→ Work task:
Output the full listing that appears below, exactly as it is presented.

-=-=-=-=-

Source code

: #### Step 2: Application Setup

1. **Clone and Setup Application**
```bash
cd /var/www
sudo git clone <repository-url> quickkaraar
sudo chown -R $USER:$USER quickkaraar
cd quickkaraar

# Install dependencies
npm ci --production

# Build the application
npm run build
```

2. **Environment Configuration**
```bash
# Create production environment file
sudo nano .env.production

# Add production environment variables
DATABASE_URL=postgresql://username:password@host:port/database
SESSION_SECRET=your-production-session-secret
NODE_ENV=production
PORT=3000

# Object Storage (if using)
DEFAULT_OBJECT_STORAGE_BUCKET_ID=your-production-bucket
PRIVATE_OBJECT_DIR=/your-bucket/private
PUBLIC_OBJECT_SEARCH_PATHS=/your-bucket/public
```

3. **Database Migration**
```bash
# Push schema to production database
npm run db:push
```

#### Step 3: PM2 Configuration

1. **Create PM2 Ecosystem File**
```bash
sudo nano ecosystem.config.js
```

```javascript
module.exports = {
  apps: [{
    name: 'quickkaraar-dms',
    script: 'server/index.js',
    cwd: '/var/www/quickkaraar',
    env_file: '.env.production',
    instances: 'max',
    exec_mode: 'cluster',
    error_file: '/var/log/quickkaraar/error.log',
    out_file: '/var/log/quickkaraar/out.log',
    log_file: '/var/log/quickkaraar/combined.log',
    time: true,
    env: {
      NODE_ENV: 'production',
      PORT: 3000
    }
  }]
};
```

-=-=-=-=-

→ Finished exercise:
Source code

: #### Step 2: Application Setup

1. **Clone and Setup Application**
```bash
cd /var/www
sudo git clone <repository-url> quickkaraar
sudo chown -R $USER:$USER quickkaraar
cd quickkaraar

# Install dependencies
npm ci --production

# Build the application
npm run build
```

2. **Environment Configuration**
```bash
# Create production environment file
sudo nano .env.production

# Add production environment variables
DATABASE_URL=postgresql://username:password@host:port/database
SESSION_SECRET=your-production-session-secret
NODE_ENV=production
PORT=3000

# Object Storage (if using)
DEFAULT_OBJECT_STORAGE_BUCKET_ID=your-production-bucket
PRIVATE_OBJECT_DIR=/your-bucket/private
PUBLIC_OBJECT_SEARCH_PATHS=/your-bucket/public
```

3. **Database Migration**
```bash
# Push schema to production database
npm run db:push
```

#### Step 3: PM2 Configuration

1. **Create PM2 Ecosystem File**
```bash
sudo nano ecosystem.config.js
```

```javascript
module.exports = {
  apps: [{
    name: 'quickkaraar-dms',
    script: 'server/index.js',
    cwd: '/var/www/quickkaraar',
    env_file: '.env.production',
    instances: 'max',
    exec_mode: 'cluster',
    error_file: '/var/log/quickkaraar/error.log',
    out_file: '/var/log/quickkaraar/out.log',
    log_file: '/var/log/quickkaraar/combined.log',
    time: true,
    env: {
      NODE_ENV: 'production',
      PORT: 3000
    }
  }]
};
```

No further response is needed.